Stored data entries
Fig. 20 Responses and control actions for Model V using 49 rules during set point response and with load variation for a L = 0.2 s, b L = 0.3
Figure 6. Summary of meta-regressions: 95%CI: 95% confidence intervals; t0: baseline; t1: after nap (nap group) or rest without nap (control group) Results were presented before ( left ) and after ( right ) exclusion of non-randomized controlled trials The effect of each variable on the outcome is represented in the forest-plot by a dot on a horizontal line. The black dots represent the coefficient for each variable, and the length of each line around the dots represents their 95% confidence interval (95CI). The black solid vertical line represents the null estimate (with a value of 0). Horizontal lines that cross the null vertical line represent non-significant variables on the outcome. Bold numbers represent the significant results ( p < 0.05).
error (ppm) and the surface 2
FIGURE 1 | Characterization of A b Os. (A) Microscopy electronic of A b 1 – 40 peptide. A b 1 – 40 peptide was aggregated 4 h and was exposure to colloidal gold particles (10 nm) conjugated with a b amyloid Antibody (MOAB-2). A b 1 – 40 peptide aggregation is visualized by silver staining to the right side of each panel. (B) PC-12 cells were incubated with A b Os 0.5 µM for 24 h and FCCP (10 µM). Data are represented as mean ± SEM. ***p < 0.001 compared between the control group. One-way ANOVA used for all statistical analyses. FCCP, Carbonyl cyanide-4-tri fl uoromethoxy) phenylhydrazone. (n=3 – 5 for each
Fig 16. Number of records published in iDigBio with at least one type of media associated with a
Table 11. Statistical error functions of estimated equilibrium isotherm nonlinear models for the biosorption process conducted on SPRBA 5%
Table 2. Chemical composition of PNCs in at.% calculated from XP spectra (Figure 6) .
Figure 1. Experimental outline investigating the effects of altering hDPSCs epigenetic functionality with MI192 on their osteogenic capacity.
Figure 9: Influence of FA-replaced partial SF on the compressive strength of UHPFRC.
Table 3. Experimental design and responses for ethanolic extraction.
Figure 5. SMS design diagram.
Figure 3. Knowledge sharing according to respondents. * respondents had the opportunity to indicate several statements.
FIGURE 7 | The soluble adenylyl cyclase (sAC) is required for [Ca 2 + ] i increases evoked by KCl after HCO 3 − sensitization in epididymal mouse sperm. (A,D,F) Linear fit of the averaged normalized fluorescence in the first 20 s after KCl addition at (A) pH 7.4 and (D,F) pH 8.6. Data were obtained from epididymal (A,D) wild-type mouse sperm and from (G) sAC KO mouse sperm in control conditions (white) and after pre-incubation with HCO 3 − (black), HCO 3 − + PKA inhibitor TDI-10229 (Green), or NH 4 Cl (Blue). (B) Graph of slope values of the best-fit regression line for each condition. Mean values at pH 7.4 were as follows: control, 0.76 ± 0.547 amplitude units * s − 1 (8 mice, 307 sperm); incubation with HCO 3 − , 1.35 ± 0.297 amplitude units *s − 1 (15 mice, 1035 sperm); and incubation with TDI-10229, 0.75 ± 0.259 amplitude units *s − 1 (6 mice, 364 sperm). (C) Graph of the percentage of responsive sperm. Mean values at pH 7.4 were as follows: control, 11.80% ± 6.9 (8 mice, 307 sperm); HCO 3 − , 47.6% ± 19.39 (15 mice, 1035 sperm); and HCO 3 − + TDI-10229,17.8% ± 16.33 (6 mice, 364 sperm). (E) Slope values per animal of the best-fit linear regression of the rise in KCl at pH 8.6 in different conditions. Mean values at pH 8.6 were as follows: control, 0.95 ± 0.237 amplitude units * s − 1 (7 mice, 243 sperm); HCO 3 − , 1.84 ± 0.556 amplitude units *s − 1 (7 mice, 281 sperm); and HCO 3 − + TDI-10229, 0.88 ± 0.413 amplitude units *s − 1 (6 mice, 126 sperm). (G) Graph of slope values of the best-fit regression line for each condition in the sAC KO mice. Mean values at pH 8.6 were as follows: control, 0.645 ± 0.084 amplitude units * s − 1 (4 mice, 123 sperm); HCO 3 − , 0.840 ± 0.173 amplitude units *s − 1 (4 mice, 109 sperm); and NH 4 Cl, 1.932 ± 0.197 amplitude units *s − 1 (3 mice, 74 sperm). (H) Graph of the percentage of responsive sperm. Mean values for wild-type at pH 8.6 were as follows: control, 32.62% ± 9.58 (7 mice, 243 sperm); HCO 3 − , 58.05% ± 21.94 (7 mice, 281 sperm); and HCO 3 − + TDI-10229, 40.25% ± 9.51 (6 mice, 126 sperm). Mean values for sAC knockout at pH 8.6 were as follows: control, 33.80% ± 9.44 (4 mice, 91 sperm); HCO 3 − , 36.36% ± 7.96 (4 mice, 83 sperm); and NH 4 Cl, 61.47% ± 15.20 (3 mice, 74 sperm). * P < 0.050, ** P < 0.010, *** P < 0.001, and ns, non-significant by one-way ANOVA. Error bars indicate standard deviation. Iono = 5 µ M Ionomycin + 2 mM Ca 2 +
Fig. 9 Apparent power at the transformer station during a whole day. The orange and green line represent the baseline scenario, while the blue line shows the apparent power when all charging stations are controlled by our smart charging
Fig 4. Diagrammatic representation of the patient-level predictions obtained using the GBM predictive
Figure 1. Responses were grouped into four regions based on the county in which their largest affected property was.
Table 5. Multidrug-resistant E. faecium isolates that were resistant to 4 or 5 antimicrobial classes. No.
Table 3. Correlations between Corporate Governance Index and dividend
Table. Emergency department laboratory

* [WORK INSTRUCTION]
Transcribe all of the data above, character for character.

* [WRITTEN SOLUTION]
Fig. 20 Responses and control actions for Model V using 49 rules during set point response and with load variation for a L = 0.2 s, b L = 0.3
Figure 6. Summary of meta-regressions: 95%CI: 95% confidence intervals; t0: baseline; t1: after nap (nap group) or rest without nap (control group) Results were presented before ( left ) and after ( right ) exclusion of non-randomized controlled trials The effect of each variable on the outcome is represented in the forest-plot by a dot on a horizontal line. The black dots represent the coefficient for each variable, and the length of each line around the dots represents their 95% confidence interval (95CI). The black solid vertical line represents the null estimate (with a value of 0). Horizontal lines that cross the null vertical line represent non-significant variables on the outcome. Bold numbers represent the significant results ( p < 0.05).
error (ppm) and the surface 2
FIGURE 1 | Characterization of A b Os. (A) Microscopy electronic of A b 1 – 40 peptide. A b 1 – 40 peptide was aggregated 4 h and was exposure to colloidal gold particles (10 nm) conjugated with a b amyloid Antibody (MOAB-2). A b 1 – 40 peptide aggregation is visualized by silver staining to the right side of each panel. (B) PC-12 cells were incubated with A b Os 0.5 µM for 24 h and FCCP (10 µM). Data are represented as mean ± SEM. ***p < 0.001 compared between the control group. One-way ANOVA used for all statistical analyses. FCCP, Carbonyl cyanide-4-tri fl uoromethoxy) phenylhydrazone. (n=3 – 5 for each
Fig 16. Number of records published in iDigBio with at least one type of media associated with a
Table 11. Statistical error functions of estimated equilibrium isotherm nonlinear models for the biosorption process conducted on SPRBA 5%
Table 2. Chemical composition of PNCs in at.% calculated from XP spectra (Figure 6) .
Figure 1. Experimental outline investigating the effects of altering hDPSCs epigenetic functionality with MI192 on their osteogenic capacity.
Figure 9: Influence of FA-replaced partial SF on the compressive strength of UHPFRC.
Table 3. Experimental design and responses for ethanolic extraction.
Figure 5. SMS design diagram.
Figure 3. Knowledge sharing according to respondents. * respondents had the opportunity to indicate several statements.
FIGURE 7 | The soluble adenylyl cyclase (sAC) is required for [Ca 2 + ] i increases evoked by KCl after HCO 3 − sensitization in epididymal mouse sperm. (A,D,F) Linear fit of the averaged normalized fluorescence in the first 20 s after KCl addition at (A) pH 7.4 and (D,F) pH 8.6. Data were obtained from epididymal (A,D) wild-type mouse sperm and from (G) sAC KO mouse sperm in control conditions (white) and after pre-incubation with HCO 3 − (black), HCO 3 − + PKA inhibitor TDI-10229 (Green), or NH 4 Cl (Blue). (B) Graph of slope values of the best-fit regression line for each condition. Mean values at pH 7.4 were as follows: control, 0.76 ± 0.547 amplitude units * s − 1 (8 mice, 307 sperm); incubation with HCO 3 − , 1.35 ± 0.297 amplitude units *s − 1 (15 mice, 1035 sperm); and incubation with TDI-10229, 0.75 ± 0.259 amplitude units *s − 1 (6 mice, 364 sperm). (C) Graph of the percentage of responsive sperm. Mean values at pH 7.4 were as follows: control, 11.80% ± 6.9 (8 mice, 307 sperm); HCO 3 − , 47.6% ± 19.39 (15 mice, 1035 sperm); and HCO 3 − + TDI-10229,17.8% ± 16.33 (6 mice, 364 sperm). (E) Slope values per animal of the best-fit linear regression of the rise in KCl at pH 8.6 in different conditions. Mean values at pH 8.6 were as follows: control, 0.95 ± 0.237 amplitude units * s − 1 (7 mice, 243 sperm); HCO 3 − , 1.84 ± 0.556 amplitude units *s − 1 (7 mice, 281 sperm); and HCO 3 − + TDI-10229, 0.88 ± 0.413 amplitude units *s − 1 (6 mice, 126 sperm). (G) Graph of slope values of the best-fit regression line for each condition in the sAC KO mice. Mean values at pH 8.6 were as follows: control, 0.645 ± 0.084 amplitude units * s − 1 (4 mice, 123 sperm); HCO 3 − , 0.840 ± 0.173 amplitude units *s − 1 (4 mice, 109 sperm); and NH 4 Cl, 1.932 ± 0.197 amplitude units *s − 1 (3 mice, 74 sperm). (H) Graph of the percentage of responsive sperm. Mean values for wild-type at pH 8.6 were as follows: control, 32.62% ± 9.58 (7 mice, 243 sperm); HCO 3 − , 58.05% ± 21.94 (7 mice, 281 sperm); and HCO 3 − + TDI-10229, 40.25% ± 9.51 (6 mice, 126 sperm). Mean values for sAC knockout at pH 8.6 were as follows: control, 33.80% ± 9.44 (4 mice, 91 sperm); HCO 3 − , 36.36% ± 7.96 (4 mice, 83 sperm); and NH 4 Cl, 61.47% ± 15.20 (3 mice, 74 sperm). * P < 0.050, ** P < 0.010, *** P < 0.001, and ns, non-significant by one-way ANOVA. Error bars indicate standard deviation. Iono = 5 µ M Ionomycin + 2 mM Ca 2 +
Fig. 9 Apparent power at the transformer station during a whole day. The orange and green line represent the baseline scenario, while the blue line shows the apparent power when all charging stations are controlled by our smart charging
Fig 4. Diagrammatic representation of the patient-level predictions obtained using the GBM predictive
Figure 1. Responses were grouped into four regions based on the county in which their largest affected property was.
Table 5. Multidrug-resistant E. faecium isolates that were resistant to 4 or 5 antimicrobial classes. No.
Table 3. Correlations between Corporate Governance Index and dividend
Table. Emergency department laboratory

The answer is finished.